Please retype every entry as written, and keep the pictures out.

→ SOURCE RECORDS
☆ ☆ ☆ ☆ ☆ ☆ ☆

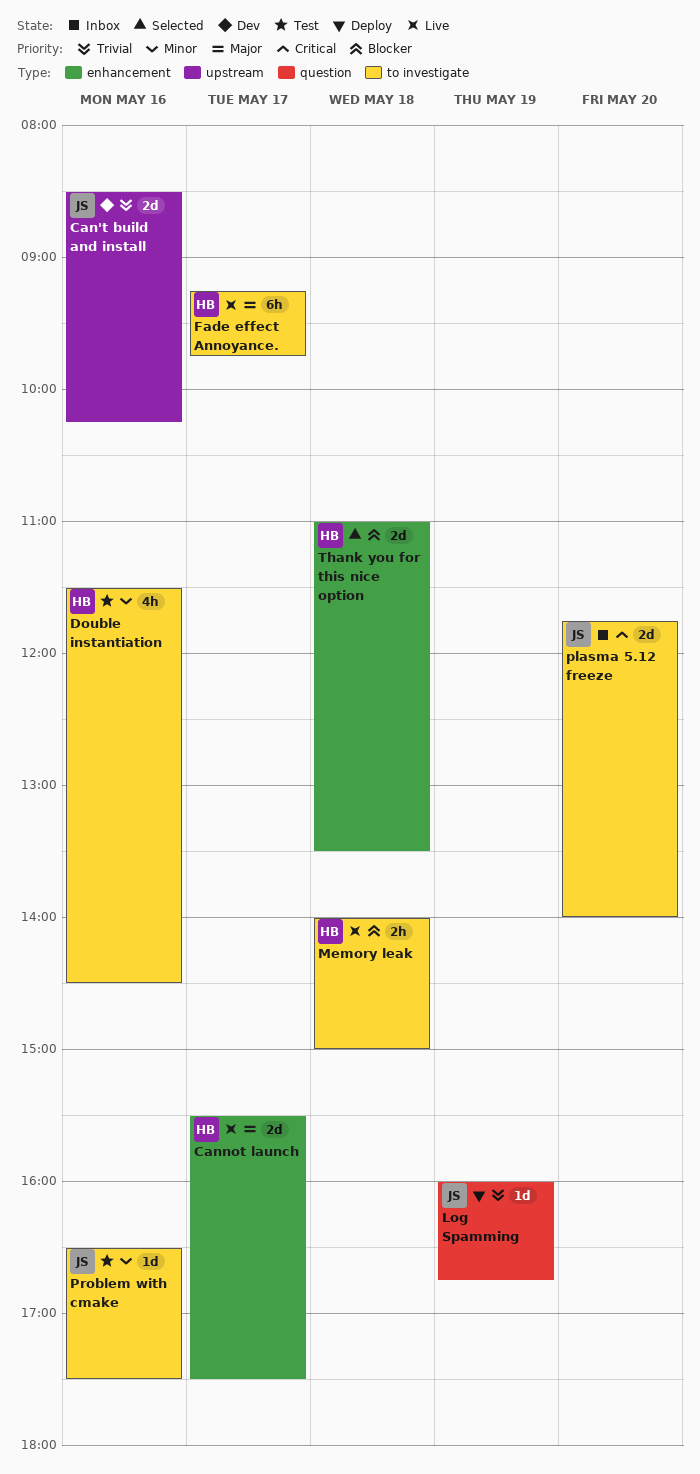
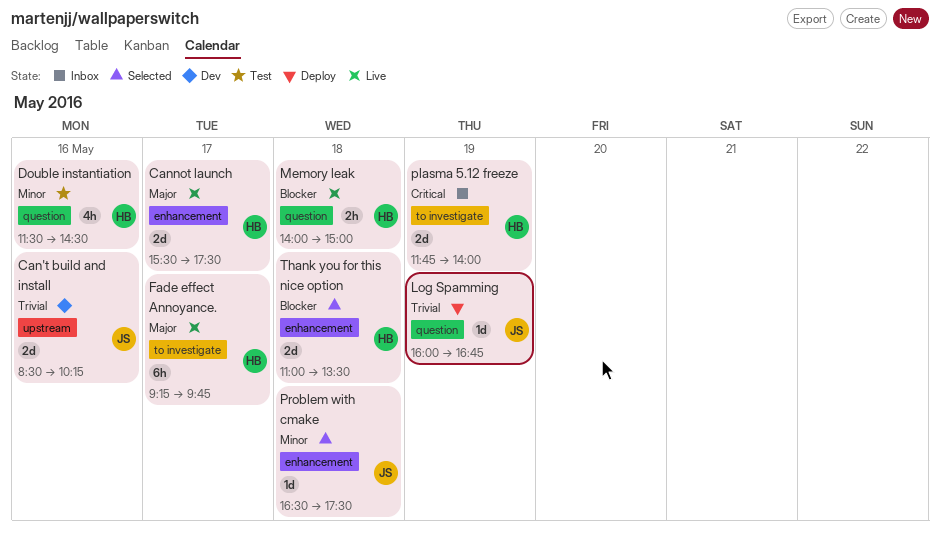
Double instantiation, label: to investigate -> question
Memory leak, label: to investigate -> question
plasma 5.12 freeze, owner: JS -> HB
plasma 5.12 freeze, day: May 20 -> May 19
Problem with cmake, status: Test -> Selected
Problem with cmake, label: to investigate -> enhancement
Problem with cmake, day: May 16 -> May 18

☆ ☆ ☆ ☆ ☆ ☆ ☆

→ TASK OUTPUT
Double instantiation, label: to investigate -> question
Memory leak, label: to investigate -> question
plasma 5.12 freeze, owner: JS -> HB
plasma 5.12 freeze, day: May 20 -> May 19
Problem with cmake, status: Test -> Selected
Problem with cmake, label: to investigate -> enhancement
Problem with cmake, day: May 16 -> May 18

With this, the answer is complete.